Food Revolutions: Science and Nutrition, 1700-1950
Weight Loss, Health Foods, and Fads
Dieting is a relatively new phenomenon. In the eighteenth and nineteenth centuries, a few extra pounds were seen as a sign of health and prosperity, especially for women. Putting on weight was the major theme of most diet and nutrition books written for women and children during this period.
Around the turn of the last century, societal ideals shifted. By the 1890s, thousands of American women began dieting in order to emulate the Gibson Girl, tall and slim with an impossibly narrow corseted waist. As the 1920s began, the Flapper silhouette popularized an even longer, leaner body type, and dieting became rampant, especially among teenaged girls. The American preoccupation with weight loss had begun.
The Great Masticator
Horace Fletcher, a businessman and self-proclaimed nutritionist, became one of the best-known health-food faddists in turn-of-the-century America. Beginning in 1895, Fletcher tirelessly promoted his system of eating, which became known as “Fletcherism.”
Fletcher believed that “the most important part of nutrition is the right preparation of food in the mouth for future digestion.” Fletcherites chewed their food vigorously – up to 100 times per minute – until it was completely liquefied, and swallowing either became involuntary, or the eater chose to spit it out. This regimen earned Fletcher the nickname “The Great Masticator.”

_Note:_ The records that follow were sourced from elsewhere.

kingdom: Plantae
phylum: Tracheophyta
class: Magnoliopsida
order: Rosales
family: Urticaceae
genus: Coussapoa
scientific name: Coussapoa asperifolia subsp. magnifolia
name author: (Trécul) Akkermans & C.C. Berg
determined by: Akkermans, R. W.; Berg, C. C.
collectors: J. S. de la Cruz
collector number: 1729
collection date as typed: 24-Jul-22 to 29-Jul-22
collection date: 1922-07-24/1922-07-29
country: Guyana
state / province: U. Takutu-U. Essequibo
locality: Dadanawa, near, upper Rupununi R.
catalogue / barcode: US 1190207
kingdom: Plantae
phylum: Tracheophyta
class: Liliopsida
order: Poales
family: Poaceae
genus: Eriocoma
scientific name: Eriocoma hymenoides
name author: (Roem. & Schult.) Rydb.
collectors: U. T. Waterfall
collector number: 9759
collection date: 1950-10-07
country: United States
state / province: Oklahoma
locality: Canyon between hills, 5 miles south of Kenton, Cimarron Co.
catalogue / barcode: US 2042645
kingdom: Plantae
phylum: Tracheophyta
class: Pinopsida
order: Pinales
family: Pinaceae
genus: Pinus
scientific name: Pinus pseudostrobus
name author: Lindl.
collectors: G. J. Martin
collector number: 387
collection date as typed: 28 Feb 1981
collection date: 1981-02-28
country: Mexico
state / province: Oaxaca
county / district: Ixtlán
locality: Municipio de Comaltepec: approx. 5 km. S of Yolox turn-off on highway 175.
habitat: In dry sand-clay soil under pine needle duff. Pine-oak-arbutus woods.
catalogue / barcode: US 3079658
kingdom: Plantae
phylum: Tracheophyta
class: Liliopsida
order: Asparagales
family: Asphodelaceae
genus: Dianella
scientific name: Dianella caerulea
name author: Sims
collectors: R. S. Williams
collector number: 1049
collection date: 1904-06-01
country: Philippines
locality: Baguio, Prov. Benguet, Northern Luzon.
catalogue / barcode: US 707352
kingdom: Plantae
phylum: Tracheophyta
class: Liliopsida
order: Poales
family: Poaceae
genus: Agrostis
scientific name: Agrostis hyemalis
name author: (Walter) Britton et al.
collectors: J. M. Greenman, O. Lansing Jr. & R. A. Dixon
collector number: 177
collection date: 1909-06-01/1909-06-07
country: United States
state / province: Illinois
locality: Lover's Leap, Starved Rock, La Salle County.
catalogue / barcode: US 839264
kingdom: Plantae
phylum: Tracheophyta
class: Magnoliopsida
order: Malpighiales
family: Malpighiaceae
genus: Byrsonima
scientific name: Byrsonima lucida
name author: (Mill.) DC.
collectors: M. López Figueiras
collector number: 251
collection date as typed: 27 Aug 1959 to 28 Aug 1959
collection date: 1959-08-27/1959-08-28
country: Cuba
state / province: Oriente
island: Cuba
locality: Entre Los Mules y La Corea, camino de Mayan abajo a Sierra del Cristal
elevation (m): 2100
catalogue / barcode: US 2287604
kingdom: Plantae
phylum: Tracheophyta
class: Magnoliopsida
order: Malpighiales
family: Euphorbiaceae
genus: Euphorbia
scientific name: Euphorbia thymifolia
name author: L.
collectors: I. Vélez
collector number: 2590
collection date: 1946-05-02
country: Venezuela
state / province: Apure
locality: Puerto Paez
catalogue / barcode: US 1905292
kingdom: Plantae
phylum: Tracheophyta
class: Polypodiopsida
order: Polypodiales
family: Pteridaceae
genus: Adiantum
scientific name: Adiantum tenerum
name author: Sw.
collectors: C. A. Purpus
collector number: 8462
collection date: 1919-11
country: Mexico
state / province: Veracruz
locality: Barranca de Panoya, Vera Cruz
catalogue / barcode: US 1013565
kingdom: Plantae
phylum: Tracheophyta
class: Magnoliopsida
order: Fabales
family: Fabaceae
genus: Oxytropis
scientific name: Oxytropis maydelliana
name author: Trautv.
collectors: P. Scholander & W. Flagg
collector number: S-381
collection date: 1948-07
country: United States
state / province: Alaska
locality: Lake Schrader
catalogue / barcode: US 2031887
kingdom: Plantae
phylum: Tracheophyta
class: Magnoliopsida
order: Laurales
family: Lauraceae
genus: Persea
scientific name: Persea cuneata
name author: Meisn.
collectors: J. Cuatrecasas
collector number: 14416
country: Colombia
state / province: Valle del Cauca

Fletcher believed that prolonged chewing would allow absorption of nutrients, but keep dieters from gaining weight. However, he was more focused on the mechanics of eating than he was on food choices. “Taste is evidence of nutrition,” advised Fletcher, and allowed his followers to eat any type of food, as long as it was chewed properly.
Kellogg and Health Food
John Harvey Kellogg was a surgeon, businessman, and vegetarian whose ideas about healthy eating were widely adopted in the early twentieth century. He took over administration of the Battle Creek Sanitarium at the age of twenty-four, turning the Seventh-day Adventist health facility into a spa for the rich and famous.
Kellogg studied food chemistry and was interested in the causes of indigestion. He believed that starches were a primary cause, and noticed that baking these starches for long periods converted them into sugars that could be more easily digested. This discovery led to the invention of Kellogg’s breakfast cereals.
Kellogg is sometimes credited as the first health-food guru who attempted to found his ideas on scientific evidence. He experimented widely, and he was eventually excommunicated from the Seventh-day Adventist church for his insistence on scientific research at the cost of the church’s principles.
Counting Calories
Lulu Hunt Peters earned a medical degree from the University of California in 1909. She struggled with her weight for much of her life, and in this book promises to share her secrets to weight loss.
Although written over 90 years ago, Peters’ book is surprisingly up-to-date. Her formula for calculating one’s ideal weight approximates today’s body mass index. She provides an accurate tabulation of the number of calories a woman needs per day. Peters is also insistent on exposing the hidden caloric content of ordinary foods. A malted milkshake, she warns, contains over 500 calories – a warning similar to that attached to many fast-food indulgences today.
Peters writes in a lively and informal tone that avoids medical jargon, while warning against weight-related diseases, diet pills, extreme exercise, and purging. In an age of rapidly changing beauty standards, Peters was intent on exploding diet-related myths and giving women power over their health.